* **YOUR OBJECTIVE**: Look through the records below for the line with "Students should complete the". Return that line and each one after it up to and including the line with "are currently attending another u", exactly.
---------- RECORDED DATA ----------
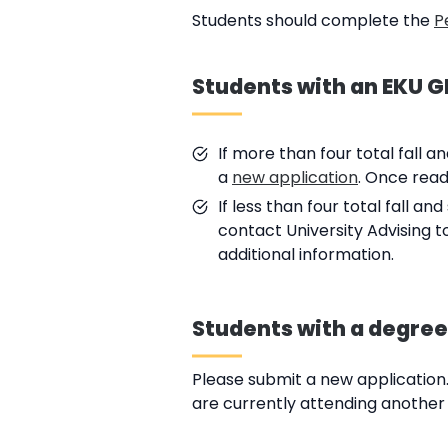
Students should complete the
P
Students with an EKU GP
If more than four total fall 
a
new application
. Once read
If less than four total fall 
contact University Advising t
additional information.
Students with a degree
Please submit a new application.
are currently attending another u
----------
---------- RECORDED DATA ----------
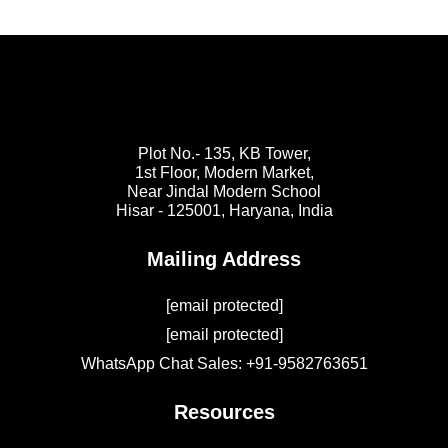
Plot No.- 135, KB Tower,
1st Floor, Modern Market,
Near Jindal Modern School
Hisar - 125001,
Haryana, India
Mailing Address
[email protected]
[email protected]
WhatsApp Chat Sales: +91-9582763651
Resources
----------
---------- RECORDED DATA ----------
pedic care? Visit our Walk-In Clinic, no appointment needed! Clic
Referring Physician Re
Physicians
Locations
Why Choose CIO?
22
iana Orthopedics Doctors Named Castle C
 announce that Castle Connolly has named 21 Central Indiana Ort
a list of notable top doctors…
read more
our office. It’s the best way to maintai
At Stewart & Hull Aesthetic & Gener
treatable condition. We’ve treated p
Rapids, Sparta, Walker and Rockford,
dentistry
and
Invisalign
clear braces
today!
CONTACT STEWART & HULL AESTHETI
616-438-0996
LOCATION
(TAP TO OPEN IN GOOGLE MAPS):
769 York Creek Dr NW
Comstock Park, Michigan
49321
----------
* **SOLUTION BELOW**:
Students should complete the
P
Students with an EKU GP
If more than four total fall 
a
new application
. Once read
If less than four total fall 
contact University Advising t
additional information.
Students with a degree
Please submit a new application.
are currently attending another u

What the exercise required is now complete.